*Texto proporcionado*:
══════════

Verdades reveladas y bárbaras

Verdades reveladas y bárbaras

Marzo 22, 2019 - 11:40 p.m. Por: Óscar López Pulecio

El tema de los contenidos ideológicos de la educación pública básica y media es de nunca acabar. Ello porque es muy difícil que no existan, desde cuanto tenían un cariz claramente religioso, el anatema a protestantes y musulmanes del Catolicismo Romano, hasta ahora cuando inculcan una línea política particular, de izquierda o derecha. Los niños turcos en los años 30 aprendían el alfabeto escribiendo el nombre de Ataturk, los niños chinos recitaban los poemas de Mao, algo parecido a lo que sucedía con los niños cubanos en los 60 con la glorificación del nombre de Fidel Castro. Aunque cabe esperar que en las democracias no suceda lo mismo.

La versión conservadora y clerical de los abogados Henao y Arrubla, que con el nombre de Compendio de la Historia de Colombia ganó el concurso convocado por el Ministerio de Instrucción Pública en 1910 con motivo de la celebración del centenario de la Independencia, fue verdad revelada por generaciones de colombianos, hasta cuando fue abolida en mala hora la materia de Historia de Colombia del pénsum oficial.

══════════

Entradas del conjunto de datos:
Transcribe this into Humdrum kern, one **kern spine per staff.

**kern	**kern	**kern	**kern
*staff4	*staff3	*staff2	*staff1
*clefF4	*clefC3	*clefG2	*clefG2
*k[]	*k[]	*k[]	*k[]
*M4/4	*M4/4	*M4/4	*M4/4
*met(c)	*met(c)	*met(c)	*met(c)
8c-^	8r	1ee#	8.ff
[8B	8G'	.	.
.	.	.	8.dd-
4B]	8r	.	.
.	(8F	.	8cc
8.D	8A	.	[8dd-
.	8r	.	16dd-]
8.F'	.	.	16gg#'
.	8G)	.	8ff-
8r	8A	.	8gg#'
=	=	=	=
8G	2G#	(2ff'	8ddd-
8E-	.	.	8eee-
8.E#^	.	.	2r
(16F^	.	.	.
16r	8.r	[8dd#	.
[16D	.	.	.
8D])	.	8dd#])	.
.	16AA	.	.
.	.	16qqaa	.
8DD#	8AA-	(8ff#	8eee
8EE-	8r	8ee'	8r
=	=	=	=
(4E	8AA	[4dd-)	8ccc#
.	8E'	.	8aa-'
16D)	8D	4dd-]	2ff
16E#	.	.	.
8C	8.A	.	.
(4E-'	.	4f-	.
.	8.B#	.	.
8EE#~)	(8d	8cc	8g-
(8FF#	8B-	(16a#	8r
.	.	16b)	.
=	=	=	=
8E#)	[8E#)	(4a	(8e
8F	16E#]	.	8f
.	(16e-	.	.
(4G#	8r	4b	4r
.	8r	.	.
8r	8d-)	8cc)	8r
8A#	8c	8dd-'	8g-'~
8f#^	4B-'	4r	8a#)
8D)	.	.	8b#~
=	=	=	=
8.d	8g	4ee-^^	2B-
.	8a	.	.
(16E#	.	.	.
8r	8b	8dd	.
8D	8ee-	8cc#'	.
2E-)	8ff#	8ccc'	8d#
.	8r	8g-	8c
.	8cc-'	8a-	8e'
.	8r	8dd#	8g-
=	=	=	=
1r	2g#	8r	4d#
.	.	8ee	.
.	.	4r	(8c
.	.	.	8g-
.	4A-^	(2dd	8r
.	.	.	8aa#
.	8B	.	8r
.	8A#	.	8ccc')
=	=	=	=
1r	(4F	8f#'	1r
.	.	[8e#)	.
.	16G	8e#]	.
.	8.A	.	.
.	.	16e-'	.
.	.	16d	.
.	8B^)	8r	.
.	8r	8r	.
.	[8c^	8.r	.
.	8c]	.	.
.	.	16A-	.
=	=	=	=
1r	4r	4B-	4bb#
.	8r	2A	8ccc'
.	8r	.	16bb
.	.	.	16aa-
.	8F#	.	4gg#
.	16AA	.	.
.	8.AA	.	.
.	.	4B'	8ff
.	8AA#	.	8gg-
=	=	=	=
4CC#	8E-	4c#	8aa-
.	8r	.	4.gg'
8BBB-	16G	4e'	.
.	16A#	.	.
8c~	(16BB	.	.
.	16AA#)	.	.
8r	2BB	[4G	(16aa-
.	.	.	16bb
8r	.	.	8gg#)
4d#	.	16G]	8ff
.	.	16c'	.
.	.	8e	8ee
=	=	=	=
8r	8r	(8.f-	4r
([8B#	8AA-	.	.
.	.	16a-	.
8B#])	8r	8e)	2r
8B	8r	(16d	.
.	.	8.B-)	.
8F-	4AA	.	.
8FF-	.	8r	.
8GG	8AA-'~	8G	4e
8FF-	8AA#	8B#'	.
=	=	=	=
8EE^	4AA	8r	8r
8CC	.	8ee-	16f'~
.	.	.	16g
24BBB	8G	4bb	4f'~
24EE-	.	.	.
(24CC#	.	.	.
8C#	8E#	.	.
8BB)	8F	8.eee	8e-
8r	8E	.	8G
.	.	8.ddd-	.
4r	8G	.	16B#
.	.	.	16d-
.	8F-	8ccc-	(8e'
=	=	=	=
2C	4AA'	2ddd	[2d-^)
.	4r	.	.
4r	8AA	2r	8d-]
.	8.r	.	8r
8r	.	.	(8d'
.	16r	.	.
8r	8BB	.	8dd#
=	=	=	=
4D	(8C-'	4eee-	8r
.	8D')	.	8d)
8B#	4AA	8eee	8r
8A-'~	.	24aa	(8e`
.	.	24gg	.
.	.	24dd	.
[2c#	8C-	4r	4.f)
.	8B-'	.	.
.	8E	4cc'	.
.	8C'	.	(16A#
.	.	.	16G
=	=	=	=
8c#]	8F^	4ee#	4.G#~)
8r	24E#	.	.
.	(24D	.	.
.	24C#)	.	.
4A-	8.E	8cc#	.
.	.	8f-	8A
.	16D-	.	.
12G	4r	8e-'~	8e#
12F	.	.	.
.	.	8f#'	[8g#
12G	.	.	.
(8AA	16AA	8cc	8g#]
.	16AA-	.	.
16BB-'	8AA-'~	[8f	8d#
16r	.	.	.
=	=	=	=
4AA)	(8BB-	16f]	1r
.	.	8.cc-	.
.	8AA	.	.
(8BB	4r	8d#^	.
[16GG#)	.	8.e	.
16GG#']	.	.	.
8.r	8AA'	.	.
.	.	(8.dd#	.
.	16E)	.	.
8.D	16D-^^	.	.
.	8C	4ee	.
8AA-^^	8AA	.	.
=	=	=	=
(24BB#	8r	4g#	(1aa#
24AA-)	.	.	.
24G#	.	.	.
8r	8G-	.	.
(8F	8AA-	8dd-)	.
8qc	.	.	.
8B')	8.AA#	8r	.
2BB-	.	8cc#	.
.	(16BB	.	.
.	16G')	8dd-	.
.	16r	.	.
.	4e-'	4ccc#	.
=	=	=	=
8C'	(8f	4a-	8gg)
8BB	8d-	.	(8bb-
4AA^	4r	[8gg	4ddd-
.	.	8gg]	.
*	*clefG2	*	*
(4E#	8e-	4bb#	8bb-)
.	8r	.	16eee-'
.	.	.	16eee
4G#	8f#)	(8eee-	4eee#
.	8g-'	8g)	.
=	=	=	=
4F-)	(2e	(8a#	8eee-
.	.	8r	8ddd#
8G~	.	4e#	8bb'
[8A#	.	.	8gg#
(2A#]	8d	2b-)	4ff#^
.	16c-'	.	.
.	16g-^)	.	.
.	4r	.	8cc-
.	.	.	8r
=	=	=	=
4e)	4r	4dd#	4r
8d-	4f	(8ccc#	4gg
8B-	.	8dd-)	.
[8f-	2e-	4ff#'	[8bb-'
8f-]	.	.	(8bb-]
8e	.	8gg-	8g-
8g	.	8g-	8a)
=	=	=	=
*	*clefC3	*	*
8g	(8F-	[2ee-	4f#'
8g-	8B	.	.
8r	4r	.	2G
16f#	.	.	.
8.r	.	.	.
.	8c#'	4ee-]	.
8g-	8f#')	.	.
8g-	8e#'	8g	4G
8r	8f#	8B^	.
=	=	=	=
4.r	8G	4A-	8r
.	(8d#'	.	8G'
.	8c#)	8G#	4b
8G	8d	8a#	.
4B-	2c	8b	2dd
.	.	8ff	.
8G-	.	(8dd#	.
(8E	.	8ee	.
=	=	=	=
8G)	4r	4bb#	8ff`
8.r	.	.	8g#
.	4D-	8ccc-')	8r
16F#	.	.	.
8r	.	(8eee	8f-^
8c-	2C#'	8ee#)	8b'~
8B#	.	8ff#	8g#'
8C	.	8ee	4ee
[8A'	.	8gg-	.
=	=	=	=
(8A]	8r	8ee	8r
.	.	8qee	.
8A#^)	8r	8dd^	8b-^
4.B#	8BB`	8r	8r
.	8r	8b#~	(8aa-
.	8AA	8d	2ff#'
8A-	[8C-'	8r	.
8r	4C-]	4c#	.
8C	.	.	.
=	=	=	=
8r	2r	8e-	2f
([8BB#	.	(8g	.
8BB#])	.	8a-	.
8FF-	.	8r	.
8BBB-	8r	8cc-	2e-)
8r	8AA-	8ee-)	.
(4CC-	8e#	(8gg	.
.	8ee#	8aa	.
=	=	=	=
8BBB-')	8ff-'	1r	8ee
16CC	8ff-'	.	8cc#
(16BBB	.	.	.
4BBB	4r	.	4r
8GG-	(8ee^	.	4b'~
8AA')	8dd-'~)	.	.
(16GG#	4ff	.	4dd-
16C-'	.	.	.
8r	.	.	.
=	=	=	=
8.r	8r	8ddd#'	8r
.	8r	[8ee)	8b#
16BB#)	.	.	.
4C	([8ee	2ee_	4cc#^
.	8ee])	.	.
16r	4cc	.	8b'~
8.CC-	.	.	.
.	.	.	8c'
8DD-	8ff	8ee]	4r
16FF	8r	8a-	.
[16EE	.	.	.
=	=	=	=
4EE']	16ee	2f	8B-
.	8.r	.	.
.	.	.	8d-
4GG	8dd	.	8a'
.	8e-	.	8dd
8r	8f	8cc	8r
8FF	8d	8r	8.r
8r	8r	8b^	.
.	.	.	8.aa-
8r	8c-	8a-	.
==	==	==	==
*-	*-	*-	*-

══════════

*Actividades*:
(a) Según la columna sobre educación e ideología, ¿qué concurso ganó el Compendio de la Historia de Colombia?
(b) Resume en dos oraciones la columna sobre educación e ideología.
(c) Continúa la columna sobre educación e ideología a partir de la última oración de su segundo párrafo.
Los registros no tienen ningún papel en esto.

*Resultados*:
(a) El concurso convocado por el Ministerio de Instrucción Pública en 1910 con motivo de la celebración del centenario de la Independencia.

(b) La columna sostiene que los contenidos ideológicos de la educación pública básica y media son un tema de nunca acabar, porque es muy difícil que no existan, desde el cariz religioso de antes hasta la línea política de ahora, como ocurrió con los niños turcos, chinos y cubanos. La versión conservadora y clerical de Henao y Arrubla, el Compendio de la Historia de Colombia, ganó el concurso de 1910 y fue verdad revelada por generaciones de colombianos hasta que se abolió la materia de Historia de Colombia del pénsum oficial.

(c)
Era una cándida secuencia de las buenas obras que realizan aún los gobernantes más incompetentes o perversos, cuyo objeto era formar el valor del orgullo patrio. Mejor que nada, pues al menos quedaba el rastro de la difícil construcción física y política de la Nación. Hubieran podido revisarla a la luz de los grandes conflictos de nuestra historia, para usar el título de la gran obra de Indalecio Liévano, que pone el asunto en la perspectiva correcta. Ahora en esas materias los discípulos quedan a merced del maestro, si no aprenden a defenderse a tiempo.

La libertad de cátedra es la principal conquista de la civilización occidental, producto de su más enconada lucha, la del Estado contra la Iglesia, y fuente de todos los demás derechos fundamentales, irrespetados por la mezcla de dogmatismo y poder político. Las sociedades contemporáneas se construyen sobre el laicismo, lo cual no quiere decir que no exista la posibilidad de que grupos particulares de ciudadanos quieran darles algún tipo de educación privada con contenido ideológico o religioso a sus hijos, ni tampoco que el laicismo signifique que la educación pública no forme determinados valores ideológicos, puesto que no puede realizarse en el vacío.

¿Cuál es la razón para no enseñar a los niños y jóvenes colombianos, que atienden la educación básica y media, que ha habido en Colombia un conflicto armado interno campesino, basado en la lucha por la tierra, alimentado por economías ilegales, cuyo principal actor firmó un acuerdo de paz sometiéndose a una justicia restaurativa, si ese país embarcado en la construcción de la paz es el que les va a tocar vivir? ¿No es acaso una manera de construir valores nacionales sólidos?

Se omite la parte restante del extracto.